Requirement: Could the data below be retyped exactly, without its pictures?
══ Study material
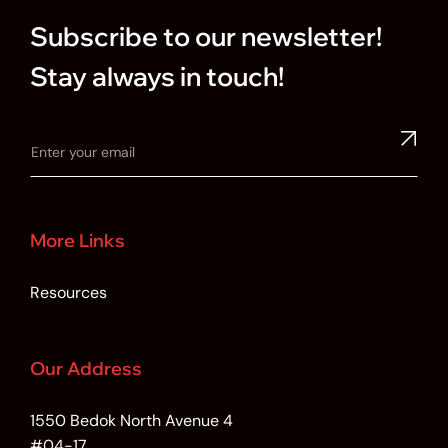
Subscribe to our newsletter!
Stay always in touch!
More Links
Resources
Our Address
1550 Bedok North Avenue 4
#04-17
════
Exercise result:
Subscribe to our newsletter!
Stay always in touch!
More Links
Resources
Our Address
1550 Bedok North Avenue 4
#04-17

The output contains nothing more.